Computational insights into orthotropic fracture: crack-tip fields in strain-limiting materials under non-uniform loads

Abstract

A finite element framework is presented for analyzing crack-tip phenomena in transversely isotropic, strain-limiting elastic materials. Mechanical response is characterized by an algebraically nonlinear constitutive model, relating stress to linearized strain. Non-physical strain singularities at the crack apex are mitigated, ensuring bounded strain magnitudes. This methodology significantly advances boundary value problem (BVP) formulation, especially for first-order approximate theories. For a transversely isotropic elastic solid with a crack, the governing equilibrium equation, derived from linear momentum balance and the nonlinear constitutive model, is reduced to a second-order, vector-valued, quasi-linear elliptic BVP. This BVP is solved using a robust numerical scheme combining Picard-type linearization with a continuous Galerkin finite element method for spatial discretization. Numerical results are presented for various loading conditions, including uniform tension, non-uniform slope, and parabolic loading, with two distinct material fiber orientations.

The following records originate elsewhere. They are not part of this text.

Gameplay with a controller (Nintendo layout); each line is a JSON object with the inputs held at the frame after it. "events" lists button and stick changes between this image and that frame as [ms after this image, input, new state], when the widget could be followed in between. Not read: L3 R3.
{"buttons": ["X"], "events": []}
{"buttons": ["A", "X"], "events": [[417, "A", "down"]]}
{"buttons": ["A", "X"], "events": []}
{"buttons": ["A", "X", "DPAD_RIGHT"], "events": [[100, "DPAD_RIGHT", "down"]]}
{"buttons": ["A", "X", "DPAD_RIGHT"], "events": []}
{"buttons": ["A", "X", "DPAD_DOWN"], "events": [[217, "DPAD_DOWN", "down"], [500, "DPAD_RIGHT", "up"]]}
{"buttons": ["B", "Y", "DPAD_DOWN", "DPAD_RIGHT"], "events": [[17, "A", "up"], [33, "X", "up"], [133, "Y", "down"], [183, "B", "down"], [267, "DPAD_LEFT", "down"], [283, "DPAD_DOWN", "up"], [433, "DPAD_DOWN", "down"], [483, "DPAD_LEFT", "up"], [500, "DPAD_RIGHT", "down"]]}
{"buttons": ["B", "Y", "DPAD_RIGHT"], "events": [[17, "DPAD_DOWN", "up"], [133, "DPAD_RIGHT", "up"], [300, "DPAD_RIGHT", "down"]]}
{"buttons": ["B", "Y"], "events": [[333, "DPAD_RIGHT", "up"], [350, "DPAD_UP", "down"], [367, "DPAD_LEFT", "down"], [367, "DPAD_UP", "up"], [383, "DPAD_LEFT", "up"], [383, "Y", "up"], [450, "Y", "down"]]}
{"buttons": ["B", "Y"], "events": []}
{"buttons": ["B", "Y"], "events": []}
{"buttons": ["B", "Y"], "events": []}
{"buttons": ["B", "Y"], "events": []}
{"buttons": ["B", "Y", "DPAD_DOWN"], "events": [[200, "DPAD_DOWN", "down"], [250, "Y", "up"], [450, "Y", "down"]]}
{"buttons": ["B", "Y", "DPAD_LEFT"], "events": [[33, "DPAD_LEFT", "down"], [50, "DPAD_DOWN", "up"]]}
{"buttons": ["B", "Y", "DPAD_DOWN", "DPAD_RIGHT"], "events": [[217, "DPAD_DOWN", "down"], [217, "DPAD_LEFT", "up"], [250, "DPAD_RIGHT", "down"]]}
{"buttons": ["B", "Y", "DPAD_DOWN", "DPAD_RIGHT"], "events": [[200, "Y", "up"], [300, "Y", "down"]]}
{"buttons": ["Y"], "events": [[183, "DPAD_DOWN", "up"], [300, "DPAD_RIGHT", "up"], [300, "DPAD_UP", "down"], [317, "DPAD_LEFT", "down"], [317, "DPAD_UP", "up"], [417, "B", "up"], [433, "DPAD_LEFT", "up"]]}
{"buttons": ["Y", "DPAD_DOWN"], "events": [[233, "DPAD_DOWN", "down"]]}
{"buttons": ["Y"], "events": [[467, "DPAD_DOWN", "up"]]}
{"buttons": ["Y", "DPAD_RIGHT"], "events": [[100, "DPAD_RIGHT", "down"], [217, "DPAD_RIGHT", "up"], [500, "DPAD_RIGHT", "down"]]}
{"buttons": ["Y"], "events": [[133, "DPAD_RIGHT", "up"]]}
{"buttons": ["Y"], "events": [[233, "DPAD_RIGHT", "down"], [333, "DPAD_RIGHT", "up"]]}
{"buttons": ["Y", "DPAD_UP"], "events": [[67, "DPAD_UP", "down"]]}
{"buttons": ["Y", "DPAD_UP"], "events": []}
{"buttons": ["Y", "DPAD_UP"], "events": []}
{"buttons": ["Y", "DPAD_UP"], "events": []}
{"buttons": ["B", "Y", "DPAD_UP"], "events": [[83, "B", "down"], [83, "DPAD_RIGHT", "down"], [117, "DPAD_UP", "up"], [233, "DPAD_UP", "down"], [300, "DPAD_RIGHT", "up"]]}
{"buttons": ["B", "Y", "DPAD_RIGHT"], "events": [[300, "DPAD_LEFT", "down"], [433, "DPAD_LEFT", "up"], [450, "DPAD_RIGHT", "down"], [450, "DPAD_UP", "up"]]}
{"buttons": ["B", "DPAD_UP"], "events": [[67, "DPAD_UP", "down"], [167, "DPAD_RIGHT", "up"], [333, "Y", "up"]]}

It is demonstrated that crack-tip strain growth is substantially lower than stress growth. Nevertheless, strain energy density is found to be concentrated at the crack tip, consistent with linear elastic fracture mechanics principles. The proposed framework provides a robust basis for formulating physically meaningful, rigorous BVPs, critical for investigating fundamental processes like crack propagation, damage, and nucleation in anisotropic, strain-limiting elastic solids under diverse loading conditions.